PROBLEM TO WORK ON
Every line below that holds the string "approximately" must be copied.

DATA EXCERPTS

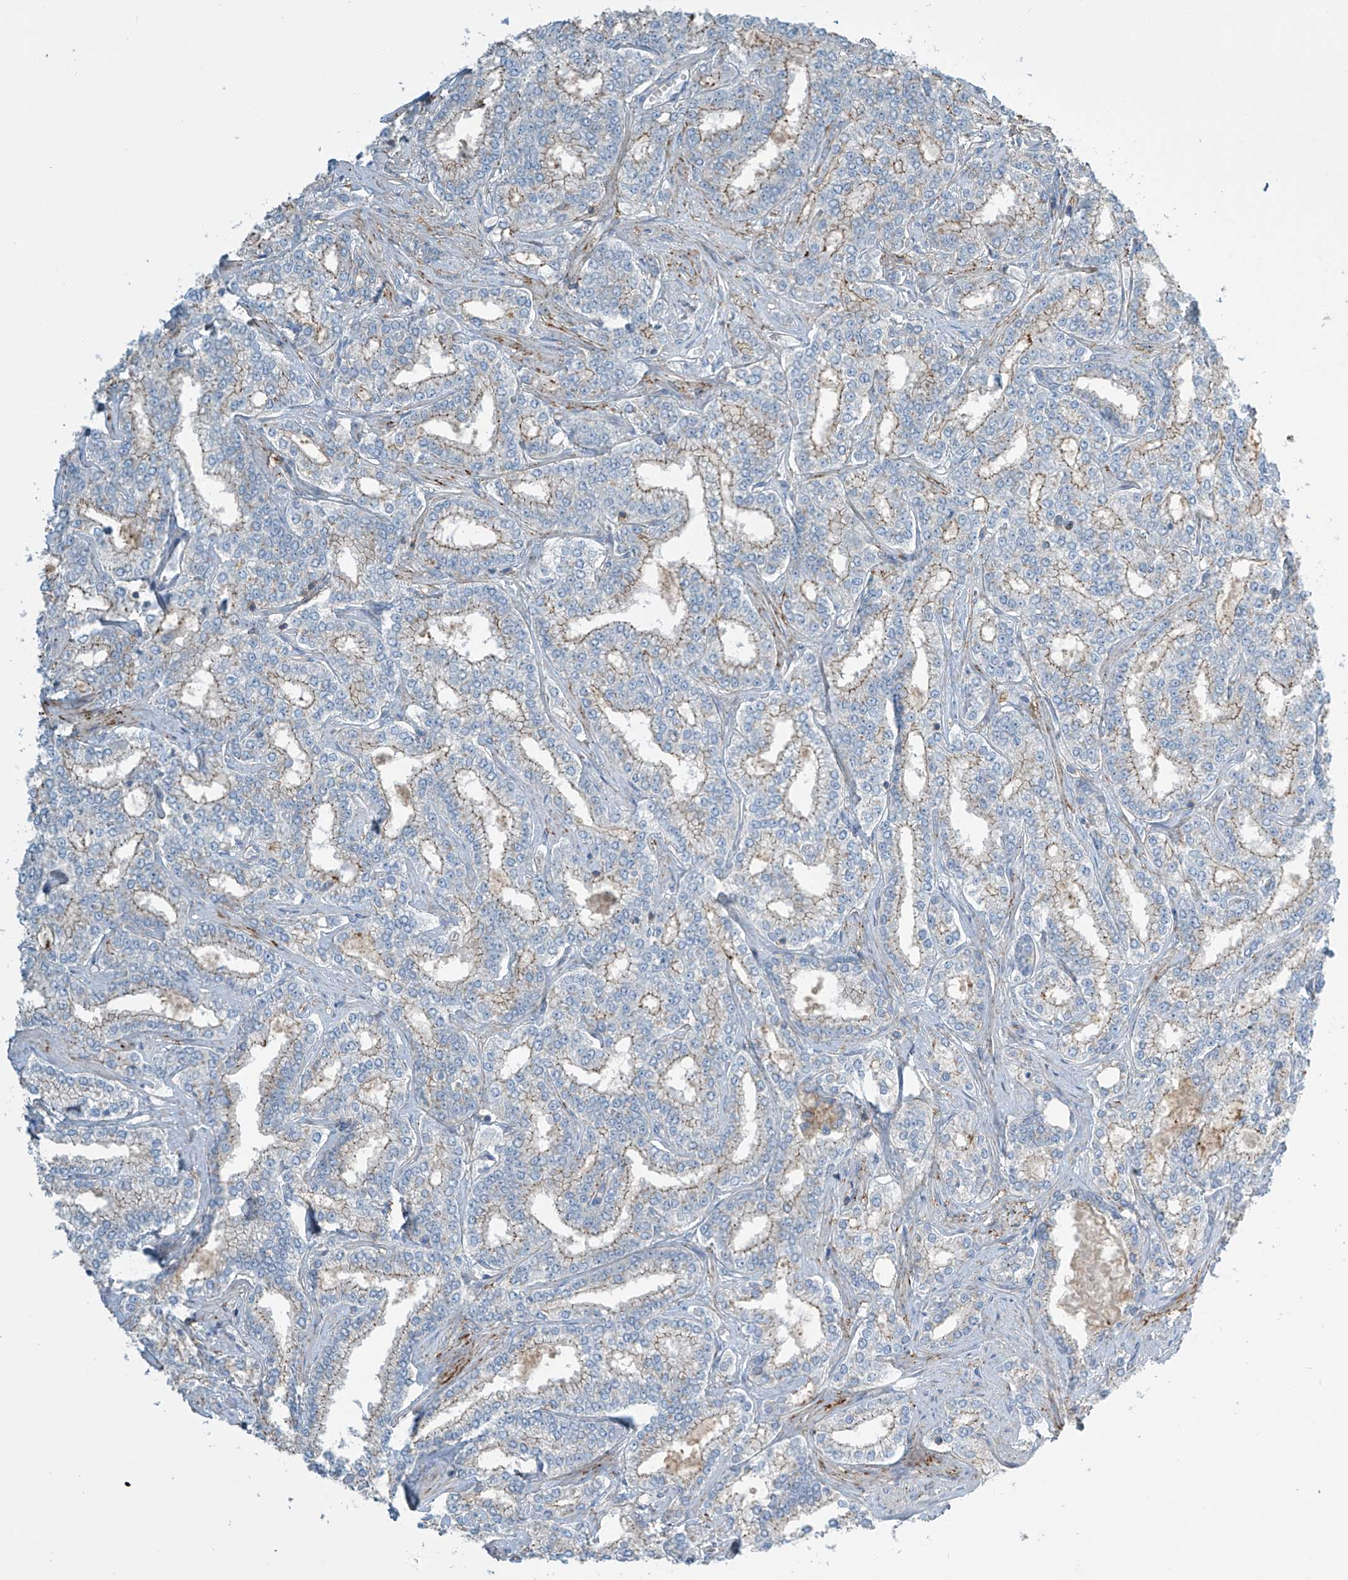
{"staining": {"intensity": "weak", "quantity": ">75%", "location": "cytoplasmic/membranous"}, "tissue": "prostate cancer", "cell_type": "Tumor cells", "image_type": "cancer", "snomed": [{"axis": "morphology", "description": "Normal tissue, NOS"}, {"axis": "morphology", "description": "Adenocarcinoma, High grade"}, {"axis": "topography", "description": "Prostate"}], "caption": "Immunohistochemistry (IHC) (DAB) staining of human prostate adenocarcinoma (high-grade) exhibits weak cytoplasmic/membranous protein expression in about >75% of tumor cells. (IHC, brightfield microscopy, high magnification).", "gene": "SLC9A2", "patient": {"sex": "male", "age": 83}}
* * *
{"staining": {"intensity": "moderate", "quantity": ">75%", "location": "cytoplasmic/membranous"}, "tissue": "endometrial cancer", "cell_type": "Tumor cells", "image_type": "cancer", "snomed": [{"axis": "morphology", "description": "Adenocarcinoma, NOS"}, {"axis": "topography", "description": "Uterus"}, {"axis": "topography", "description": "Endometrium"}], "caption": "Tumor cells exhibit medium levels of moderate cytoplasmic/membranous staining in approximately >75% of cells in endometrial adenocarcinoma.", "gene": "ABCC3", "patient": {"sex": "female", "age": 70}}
* * *
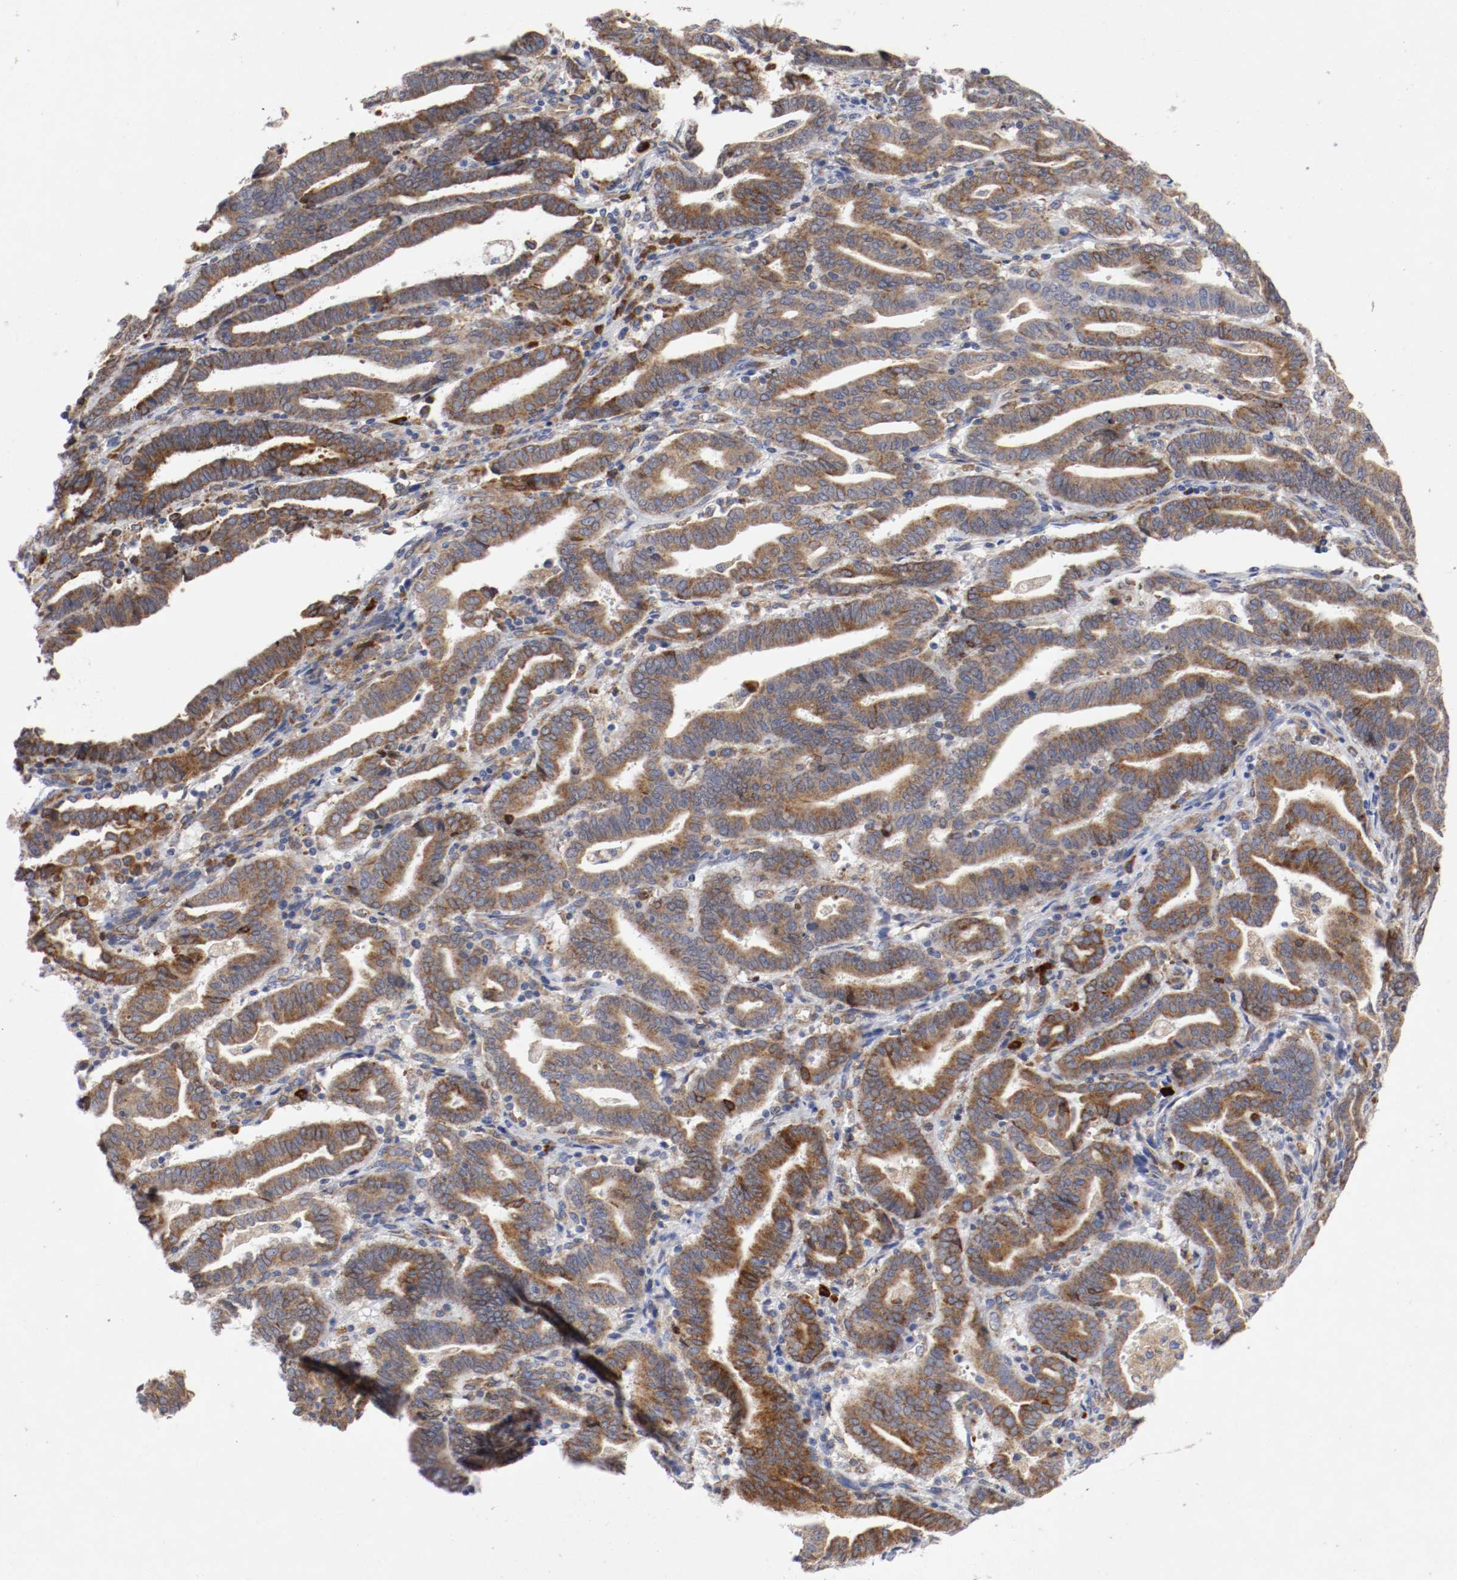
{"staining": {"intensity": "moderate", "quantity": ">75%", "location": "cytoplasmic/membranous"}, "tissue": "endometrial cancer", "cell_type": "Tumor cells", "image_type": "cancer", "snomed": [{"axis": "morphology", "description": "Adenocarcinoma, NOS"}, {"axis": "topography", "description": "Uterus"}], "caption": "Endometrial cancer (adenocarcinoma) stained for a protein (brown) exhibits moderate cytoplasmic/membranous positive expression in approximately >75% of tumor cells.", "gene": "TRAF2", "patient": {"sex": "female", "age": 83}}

TASK OUTPUT
{"staining": {"intensity": "moderate", "quantity": ">75%", "location": "cytoplasmic/membranous"}, "tissue": "endometrial cancer", "cell_type": "Tumor cells", "image_type": "cancer", "snomed": [{"axis": "morphology", "description": "Adenocarcinoma, NOS"}, {"axis": "topography", "description": "Uterus"}, {"axis": "topography", "description": "Endometrium"}], "caption": "Tumor cells exhibit medium levels of moderate cytoplasmic/membranous staining in approximately >75% of cells in endometrial adenocarcinoma.", "gene": "ABCC3", "patient": {"sex": "female", "age": 70}}
{"staining": {"intensity": "moderate", "quantity": ">75%", "location": "cytoplasmic/membranous"}, "tissue": "endometrial cancer", "cell_type": "Tumor cells", "image_type": "cancer", "snomed": [{"axis": "morphology", "description": "Adenocarcinoma, NOS"}, {"axis": "topography", "description": "Uterus"}], "caption": "Endometrial cancer (adenocarcinoma) stained for a protein (brown) exhibits moderate cytoplasmic/membranous positive expression in approximately >75% of tumor cells.", "gene": "TRAF2", "patient": {"sex": "female", "age": 83}}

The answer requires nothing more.